Directives:
- 1) Answer these questions from the patch:
(a) Which flag was the hash_create call configured with?
(b) Which file does the patch change?
(c) How many deletions does the change summary report?
- 2) Turn the part of the catalog listing that opens with the line containing "order: Lamiales" and closes with the line containing "state / province: California" into a numbered list, leaving out any blank lines.

Quoted passage:
# # # # #

From 0e40427a0dfb3aaab57cab08f25237beb0d52e5a Mon Sep 17 00:00:00 2001
From: Ibrar Ahmed <ibrar@pgedge.com>
Date: Thu, 8 Jan 2026 19:43:50 +0500
Subject: [PATCH 3/6] Remove redundant memory context switches in hash table
 operations

The hash_create call was configured with HASH_CONTEXT flag and
ctl.hcxt = RelMetaCacheContext, which instructs the hash table API to
perform all allocations in the specified context automatically. The
explicit MemoryContextSwitchTo calls around hash_create and hash_search
were therefore redundant and have been removed.

This simplifies the code by removing 2 variable declarations and 4
lines of context switch boilerplate. The hash table operations will
continue to use RelMetaCacheContext for all allocations as configured.
---
 src/spock_output_plugin.c | 7 -------
 1 file changed, 7 deletions(-)

diff --git a/src/spock_output_plugin.c b/src/spock_output_plugin.c
index f33e5219..17e6544d 100644
--- a/src/spock_output_plugin.c
+++ b/src/spock_output_plugin.c
@@ -1490,8 +1490,6 @@ relmetacache_init(MemoryContext decoding_context)
 
 	if (RelMetaCache == NULL)
 	{
-		MemoryContext old_ctxt;
-
 		RelMetaCacheContext = AllocSetContextCreate(TopMemoryContext,
 													"spock output relmetacache",
 													ALLOCSET_DEFAULT_SIZES);
@@ -1504,11 +1502,9 @@ relmetacache_init(MemoryContext decoding_context)

# # # # #

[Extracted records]
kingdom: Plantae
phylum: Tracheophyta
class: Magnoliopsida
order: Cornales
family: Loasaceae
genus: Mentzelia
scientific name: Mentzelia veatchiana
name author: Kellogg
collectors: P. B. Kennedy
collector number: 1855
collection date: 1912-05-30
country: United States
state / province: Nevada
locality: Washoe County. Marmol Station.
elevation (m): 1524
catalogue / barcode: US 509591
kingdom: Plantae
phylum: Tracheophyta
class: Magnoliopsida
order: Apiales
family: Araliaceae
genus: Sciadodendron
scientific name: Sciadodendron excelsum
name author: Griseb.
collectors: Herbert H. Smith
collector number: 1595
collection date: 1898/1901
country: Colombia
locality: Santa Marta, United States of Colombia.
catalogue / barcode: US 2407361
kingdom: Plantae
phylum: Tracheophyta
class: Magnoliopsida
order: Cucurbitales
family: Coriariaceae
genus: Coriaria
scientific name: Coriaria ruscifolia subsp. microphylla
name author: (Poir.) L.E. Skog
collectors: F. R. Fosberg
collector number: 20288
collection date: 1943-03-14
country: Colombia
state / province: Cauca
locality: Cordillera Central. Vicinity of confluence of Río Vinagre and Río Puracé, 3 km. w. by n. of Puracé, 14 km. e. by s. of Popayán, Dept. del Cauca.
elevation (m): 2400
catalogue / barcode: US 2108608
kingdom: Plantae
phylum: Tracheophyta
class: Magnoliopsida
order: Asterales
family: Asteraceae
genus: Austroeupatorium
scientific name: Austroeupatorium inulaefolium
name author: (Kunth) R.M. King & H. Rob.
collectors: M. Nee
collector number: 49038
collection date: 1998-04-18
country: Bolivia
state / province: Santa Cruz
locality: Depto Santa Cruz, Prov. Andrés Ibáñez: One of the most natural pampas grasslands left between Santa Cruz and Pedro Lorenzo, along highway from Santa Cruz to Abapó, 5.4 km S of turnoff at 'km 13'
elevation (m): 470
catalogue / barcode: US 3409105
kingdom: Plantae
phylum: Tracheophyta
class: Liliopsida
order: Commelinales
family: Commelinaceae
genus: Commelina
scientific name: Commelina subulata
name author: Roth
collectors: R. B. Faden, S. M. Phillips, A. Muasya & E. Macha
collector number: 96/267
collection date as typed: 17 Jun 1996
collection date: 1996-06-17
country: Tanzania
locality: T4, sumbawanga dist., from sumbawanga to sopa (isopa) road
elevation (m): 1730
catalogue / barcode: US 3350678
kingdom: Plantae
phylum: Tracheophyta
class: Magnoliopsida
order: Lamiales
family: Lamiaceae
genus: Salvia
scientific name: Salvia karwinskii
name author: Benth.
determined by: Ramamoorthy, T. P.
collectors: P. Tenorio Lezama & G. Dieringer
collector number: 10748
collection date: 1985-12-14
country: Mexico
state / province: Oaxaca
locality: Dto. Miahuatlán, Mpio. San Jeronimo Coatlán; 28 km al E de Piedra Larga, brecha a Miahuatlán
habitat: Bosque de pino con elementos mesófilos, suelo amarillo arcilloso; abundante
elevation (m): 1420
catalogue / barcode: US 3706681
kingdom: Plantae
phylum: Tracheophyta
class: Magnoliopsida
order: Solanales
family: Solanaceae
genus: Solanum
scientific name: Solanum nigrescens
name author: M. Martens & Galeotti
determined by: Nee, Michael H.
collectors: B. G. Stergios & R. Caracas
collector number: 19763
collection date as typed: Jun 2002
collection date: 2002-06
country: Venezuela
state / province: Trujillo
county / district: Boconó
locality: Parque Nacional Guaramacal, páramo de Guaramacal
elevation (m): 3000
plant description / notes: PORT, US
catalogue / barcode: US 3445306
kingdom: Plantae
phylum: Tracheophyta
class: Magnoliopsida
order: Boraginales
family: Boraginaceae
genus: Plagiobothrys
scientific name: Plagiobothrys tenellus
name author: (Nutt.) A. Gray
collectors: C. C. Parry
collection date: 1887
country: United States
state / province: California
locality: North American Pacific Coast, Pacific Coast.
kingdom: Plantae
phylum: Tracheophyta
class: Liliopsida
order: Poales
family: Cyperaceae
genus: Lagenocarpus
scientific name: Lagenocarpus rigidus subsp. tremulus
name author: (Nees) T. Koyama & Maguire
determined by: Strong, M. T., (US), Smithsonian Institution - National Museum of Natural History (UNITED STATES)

# # # # #

Answer set:
- 1)
(a) HASH_CONTEXT
(b) src/spock_output_plugin.c
(c) 7

- 2)
1. order: Lamiales
2. family: Lamiaceae
3. genus: Salvia
4. scientific name: Salvia karwinskii
5. name author: Benth.
6. determined by: Ramamoorthy, T. P.
7. collectors: P. Tenorio Lezama & G. Dieringer
8. collector number: 10748
9. collection date: 1985-12-14
10. country: Mexico
11. state / province: Oaxaca
12. locality: Dto. Miahuatlán, Mpio. San Jeronimo Coatlán; 28 km al E de Piedra Larga, brecha a Miahuatlán
13. habitat: Bosque de pino con elementos mesófilos, suelo amarillo arcilloso; abundante
14. elevation (m): 1420
15. catalogue / barcode: US 3706681
16. kingdom: Plantae
17. phylum: Tracheophyta
18. class: Magnoliopsida
19. order: Solanales
20. family: Solanaceae
21. genus: Solanum
22. scientific name: Solanum nigrescens
23. name author: M. Martens & Galeotti
24. determined by: Nee, Michael H.
25. collectors: B. G. Stergios & R. Caracas
26. collector number: 19763
27. collection date as typed: Jun 2002
28. collection date: 2002-06
29. country: Venezuela
30. state / province: Trujillo
31. county / district: Boconó
32. locality: Parque Nacional Guaramacal, páramo de Guaramacal
33. elevation (m): 3000
34. plant description / notes: PORT, US
35. catalogue / barcode: US 3445306
36. kingdom: Plantae
37. phylum: Tracheophyta
38. class: Magnoliopsida
39. order: Boraginales
40. family: Boraginaceae
41. genus: Plagiobothrys
42. scientific name: Plagiobothrys tenellus
43. name author: (Nutt.) A. Gray
44. collectors: C. C. Parry
45. collection date: 1887
46. country: United States
47. state / province: California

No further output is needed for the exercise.